_Brief_: Return the passage from "## z107 (9 May" to "tiger (9 May 2010)" in the forum thread below about buying a netbook, copied word for word.

_Text shown_:

-=-=-=-=-

# Advice on buying a new netbook/mini laptop



## Clars1909 (9 May 2010)

Hello, I'm looking into buying a net-book, mainly for browsing the internet and for portability - any suggestions on the best models and best value available at the moment?

Thanks.


----------



## hippy1975 (9 May 2010)

If it's just for stuff like browsing I would get the ipad, I'm hooked on my iPod touch (that's what I'm on now) and I would definitely get the ipad for sheer simplicity, speed ad user friendliness.  I only turn on laptop now when I need to do some work rather than just looking stuff up.


----------



## z107 (9 May 2010)

ipad would be nice, but probably going to be overpriced. Does it support flash?

If it's only for browsing, consider a smart phone.


----------



## tiger (9 May 2010)

check dell outlet
stock changes all the time, but should be able to get a netbook for less than €250
Go from there and decide if anything else is worth paying the extra


----------



## j26 (10 May 2010)

I had an MSI Wind netbook, and it was fine for my uses, but I've changed over to an Acer Travelmate 1810TZ - much better processor, great battery life and a 11.6 inch screen with a higher resolution than the standard 10 inch netbook. It makes the internet much easier, as well as working on it for extended periods. No bluetooth, but I haven't missed it at all so far. Overall thecomputer weighs 1.4kg which is only a little heavier than a netbook.

-=-=-=-=-

_Data shown_:

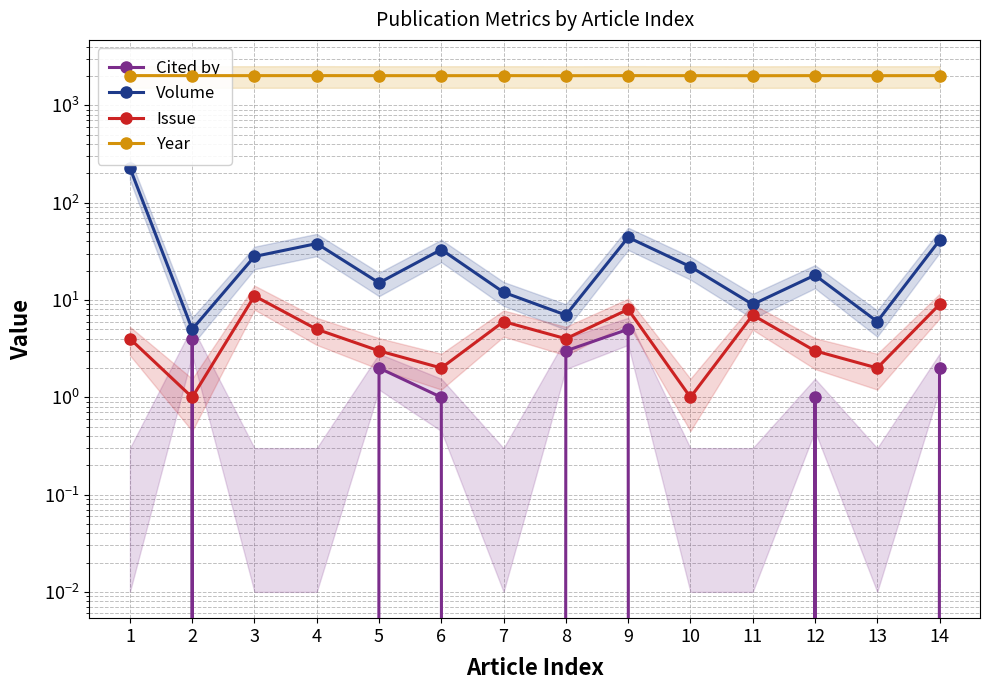

What is the difference between the maximum and second lowest values in the Issue series?

10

-=-=-=-=-

_Task output_:
## z107 (9 May 2010)

ipad would be nice, but probably going to be overpriced. Does it support flash?

If it's only for browsing, consider a smart phone.


----------



## tiger (9 May 2010)